Input records section start

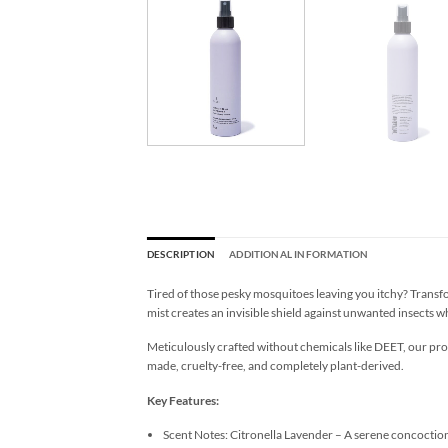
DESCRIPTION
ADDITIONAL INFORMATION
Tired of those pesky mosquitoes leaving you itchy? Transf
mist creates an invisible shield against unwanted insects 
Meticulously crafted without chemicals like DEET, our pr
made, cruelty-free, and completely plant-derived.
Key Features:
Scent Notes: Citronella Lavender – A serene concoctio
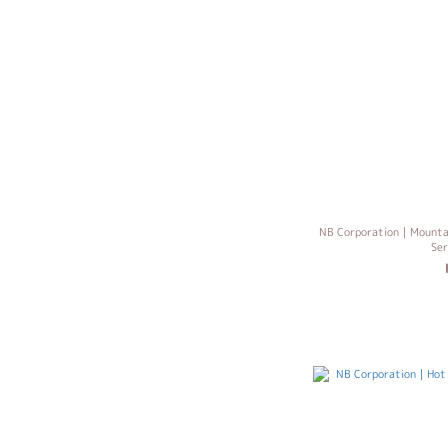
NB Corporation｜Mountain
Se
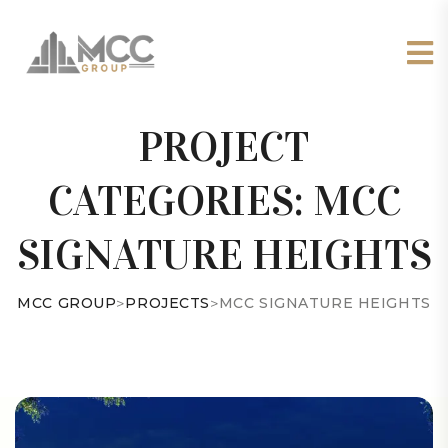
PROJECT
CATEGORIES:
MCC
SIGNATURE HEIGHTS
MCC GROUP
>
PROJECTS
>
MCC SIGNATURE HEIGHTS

Input records section end
Input records section start

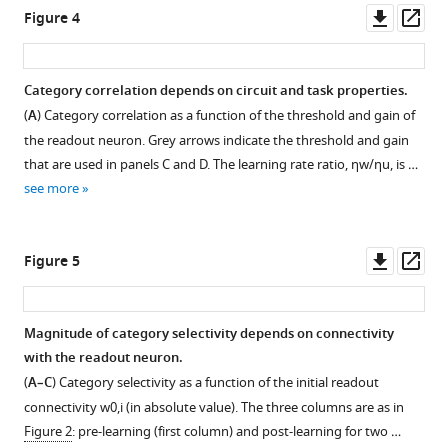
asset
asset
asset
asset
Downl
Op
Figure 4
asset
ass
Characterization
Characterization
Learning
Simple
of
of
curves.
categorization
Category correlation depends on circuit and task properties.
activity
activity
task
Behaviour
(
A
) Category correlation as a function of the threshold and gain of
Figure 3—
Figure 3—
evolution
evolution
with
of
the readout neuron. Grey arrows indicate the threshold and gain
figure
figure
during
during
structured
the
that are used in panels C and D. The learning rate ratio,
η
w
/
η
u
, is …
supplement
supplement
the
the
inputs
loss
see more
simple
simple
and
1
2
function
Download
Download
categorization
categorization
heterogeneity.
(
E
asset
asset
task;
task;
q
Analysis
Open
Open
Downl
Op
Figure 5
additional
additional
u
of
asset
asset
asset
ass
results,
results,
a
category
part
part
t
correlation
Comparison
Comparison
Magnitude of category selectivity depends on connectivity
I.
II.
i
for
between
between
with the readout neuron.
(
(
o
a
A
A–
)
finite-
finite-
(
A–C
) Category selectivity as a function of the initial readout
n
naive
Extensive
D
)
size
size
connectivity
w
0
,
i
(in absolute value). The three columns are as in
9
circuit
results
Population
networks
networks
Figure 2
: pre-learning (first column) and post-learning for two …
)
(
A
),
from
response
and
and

Input records section end

◆ **Task to carry out**: What is needed is every line from the data above that includes the string "circuit", copied out.

◆ **Response to the task**:
Category correlation depends on circuit and task properties.
circuit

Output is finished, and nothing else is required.